Он никогда не заглядывал в будущее дальше, чем до завоевания очередной жертвы. Все его потребности вполне удовлетворялись щедрым старшим братом и доходами поместья Белмонт. В отличие от печально известного младшего брата, Огаст пользовался репутацией человека честного и благородного, достойного титула лорда своего поместья. Невзирая на мнение общества и королевского двора, он отважился пойти вслед за любимой женщиной, главой пресловутой семьи Фокс.
Оливер хорошо представлял себе, что должны теперь говорить о нем, младшем брате Огаста. Скорее всего его жалели в связи с недавним несчастным случаем, обсуждали его неблагоразумное поведение по отношению к Сесили Фокс, ангелу-хранителю Фолстоу. Говорили и о милости короля, подтвердившего его право на титул лорда и поместье Белмонт.
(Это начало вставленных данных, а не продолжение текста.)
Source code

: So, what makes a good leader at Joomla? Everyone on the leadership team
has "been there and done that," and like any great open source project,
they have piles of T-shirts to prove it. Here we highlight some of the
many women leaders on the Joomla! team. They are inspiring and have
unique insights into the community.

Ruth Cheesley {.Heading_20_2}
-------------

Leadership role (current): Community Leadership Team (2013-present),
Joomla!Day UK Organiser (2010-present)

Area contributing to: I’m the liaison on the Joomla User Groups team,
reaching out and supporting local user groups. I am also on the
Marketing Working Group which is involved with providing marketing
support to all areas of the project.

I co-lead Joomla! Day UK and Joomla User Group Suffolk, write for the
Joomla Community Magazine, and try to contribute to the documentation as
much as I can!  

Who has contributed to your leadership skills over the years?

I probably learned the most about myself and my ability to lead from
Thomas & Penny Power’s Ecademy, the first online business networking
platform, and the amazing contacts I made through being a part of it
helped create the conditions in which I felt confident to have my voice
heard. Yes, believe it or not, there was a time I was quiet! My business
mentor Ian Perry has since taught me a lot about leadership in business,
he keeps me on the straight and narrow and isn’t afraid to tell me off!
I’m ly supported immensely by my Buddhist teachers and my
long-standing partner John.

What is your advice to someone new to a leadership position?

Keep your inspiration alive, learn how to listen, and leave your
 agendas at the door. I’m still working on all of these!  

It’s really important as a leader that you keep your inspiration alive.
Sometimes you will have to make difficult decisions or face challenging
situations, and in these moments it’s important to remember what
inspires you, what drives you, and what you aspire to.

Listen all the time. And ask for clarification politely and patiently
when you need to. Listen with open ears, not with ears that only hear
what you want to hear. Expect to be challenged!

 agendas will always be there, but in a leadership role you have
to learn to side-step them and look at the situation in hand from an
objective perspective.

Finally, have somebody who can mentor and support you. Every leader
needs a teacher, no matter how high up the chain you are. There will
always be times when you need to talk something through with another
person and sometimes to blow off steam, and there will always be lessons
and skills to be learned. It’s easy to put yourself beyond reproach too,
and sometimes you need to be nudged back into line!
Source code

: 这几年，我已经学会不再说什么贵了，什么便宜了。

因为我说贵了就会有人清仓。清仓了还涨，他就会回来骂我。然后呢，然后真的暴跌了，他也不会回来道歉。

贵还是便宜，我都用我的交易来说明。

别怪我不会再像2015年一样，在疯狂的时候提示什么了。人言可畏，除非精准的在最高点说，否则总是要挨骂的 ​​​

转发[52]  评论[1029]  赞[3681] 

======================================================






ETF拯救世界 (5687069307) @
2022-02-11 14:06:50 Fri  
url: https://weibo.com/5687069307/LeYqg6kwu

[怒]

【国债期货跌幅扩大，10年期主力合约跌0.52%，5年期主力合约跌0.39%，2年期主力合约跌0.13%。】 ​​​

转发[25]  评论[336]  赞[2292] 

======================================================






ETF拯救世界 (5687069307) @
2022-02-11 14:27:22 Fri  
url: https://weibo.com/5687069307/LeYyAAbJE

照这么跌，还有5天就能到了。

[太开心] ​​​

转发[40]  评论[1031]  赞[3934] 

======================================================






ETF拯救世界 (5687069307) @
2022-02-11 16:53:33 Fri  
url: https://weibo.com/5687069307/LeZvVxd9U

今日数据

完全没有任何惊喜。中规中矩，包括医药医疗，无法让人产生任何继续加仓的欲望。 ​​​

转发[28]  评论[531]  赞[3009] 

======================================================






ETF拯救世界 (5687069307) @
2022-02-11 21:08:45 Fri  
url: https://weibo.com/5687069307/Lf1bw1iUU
Неожиданно Оливер понял, что ему смертельно надоело быть пленником гостеприимства Фолстоу, своего пострадавшего тела и памяти о старшем брате.
Он посмотрел на свою правую руку, потом вынул ее из перевязи и, сняв перевязь через голову, смял и бросил ее на пол. Затем медленно расправил руку во всю длину и, не удержавшись, вскрикнул от боли. Кончики пальцев словно обожгло молнией, кровь горячо пульсировала в месте перелома. И все же было приятно освободиться от фиксировавшей руку перевязи.